EXERCISE INSTRUCTIONS ▸
Count the lines of the material below that contain the string "Luật", treating uppercase and lowercase as different, and reply with the number alone.

MATERIAL TO PROCESS ▸
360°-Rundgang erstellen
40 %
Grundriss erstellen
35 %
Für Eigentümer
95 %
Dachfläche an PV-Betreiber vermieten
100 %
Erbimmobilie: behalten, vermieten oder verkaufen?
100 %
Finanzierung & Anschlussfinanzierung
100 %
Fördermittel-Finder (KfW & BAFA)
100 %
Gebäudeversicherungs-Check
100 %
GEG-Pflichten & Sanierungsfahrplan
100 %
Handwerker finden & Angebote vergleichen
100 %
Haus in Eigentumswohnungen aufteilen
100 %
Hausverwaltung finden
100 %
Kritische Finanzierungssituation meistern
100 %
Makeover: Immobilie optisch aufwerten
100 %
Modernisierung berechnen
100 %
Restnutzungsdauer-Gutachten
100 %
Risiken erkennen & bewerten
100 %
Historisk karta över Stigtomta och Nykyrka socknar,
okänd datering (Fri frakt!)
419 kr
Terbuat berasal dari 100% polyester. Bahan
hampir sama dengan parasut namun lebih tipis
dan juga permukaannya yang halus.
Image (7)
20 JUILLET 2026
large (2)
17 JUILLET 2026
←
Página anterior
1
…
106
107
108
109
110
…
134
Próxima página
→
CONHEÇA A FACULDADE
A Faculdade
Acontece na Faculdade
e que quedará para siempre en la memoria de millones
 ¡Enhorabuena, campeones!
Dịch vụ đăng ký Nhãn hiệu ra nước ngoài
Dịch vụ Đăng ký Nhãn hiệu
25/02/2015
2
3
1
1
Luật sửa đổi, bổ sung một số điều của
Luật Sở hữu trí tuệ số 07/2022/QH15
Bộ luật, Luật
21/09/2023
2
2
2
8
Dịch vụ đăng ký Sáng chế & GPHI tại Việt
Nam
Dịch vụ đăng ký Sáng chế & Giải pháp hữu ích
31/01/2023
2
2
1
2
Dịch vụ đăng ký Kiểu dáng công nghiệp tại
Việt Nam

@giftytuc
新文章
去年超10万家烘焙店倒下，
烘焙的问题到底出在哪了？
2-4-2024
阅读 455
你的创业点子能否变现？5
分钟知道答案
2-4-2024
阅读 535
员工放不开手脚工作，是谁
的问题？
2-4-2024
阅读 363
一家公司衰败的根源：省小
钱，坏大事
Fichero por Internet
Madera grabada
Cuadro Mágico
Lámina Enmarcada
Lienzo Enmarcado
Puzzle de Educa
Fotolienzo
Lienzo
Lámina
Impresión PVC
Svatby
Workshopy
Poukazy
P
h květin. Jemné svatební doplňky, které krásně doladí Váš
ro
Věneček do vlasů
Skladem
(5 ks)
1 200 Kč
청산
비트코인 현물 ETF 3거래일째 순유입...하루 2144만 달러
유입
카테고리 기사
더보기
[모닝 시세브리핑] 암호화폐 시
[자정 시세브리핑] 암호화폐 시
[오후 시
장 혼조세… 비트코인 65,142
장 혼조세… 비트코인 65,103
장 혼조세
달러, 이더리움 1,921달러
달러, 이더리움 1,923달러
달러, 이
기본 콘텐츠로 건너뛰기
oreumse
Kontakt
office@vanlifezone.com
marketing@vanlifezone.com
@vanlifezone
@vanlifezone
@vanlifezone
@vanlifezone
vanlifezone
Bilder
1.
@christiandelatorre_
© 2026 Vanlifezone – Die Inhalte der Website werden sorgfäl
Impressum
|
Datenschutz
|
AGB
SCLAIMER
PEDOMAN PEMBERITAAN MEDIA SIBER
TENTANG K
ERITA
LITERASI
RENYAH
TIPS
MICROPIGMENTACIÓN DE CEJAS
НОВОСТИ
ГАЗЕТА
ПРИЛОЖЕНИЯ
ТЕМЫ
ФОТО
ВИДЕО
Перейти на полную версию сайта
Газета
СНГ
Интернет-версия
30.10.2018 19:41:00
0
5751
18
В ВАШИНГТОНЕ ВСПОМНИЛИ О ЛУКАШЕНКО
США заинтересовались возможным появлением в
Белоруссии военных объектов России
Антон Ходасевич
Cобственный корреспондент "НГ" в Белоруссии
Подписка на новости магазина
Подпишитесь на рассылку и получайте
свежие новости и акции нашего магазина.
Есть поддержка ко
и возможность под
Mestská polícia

RESPONSE FOR THIS EXERCISE ▸
3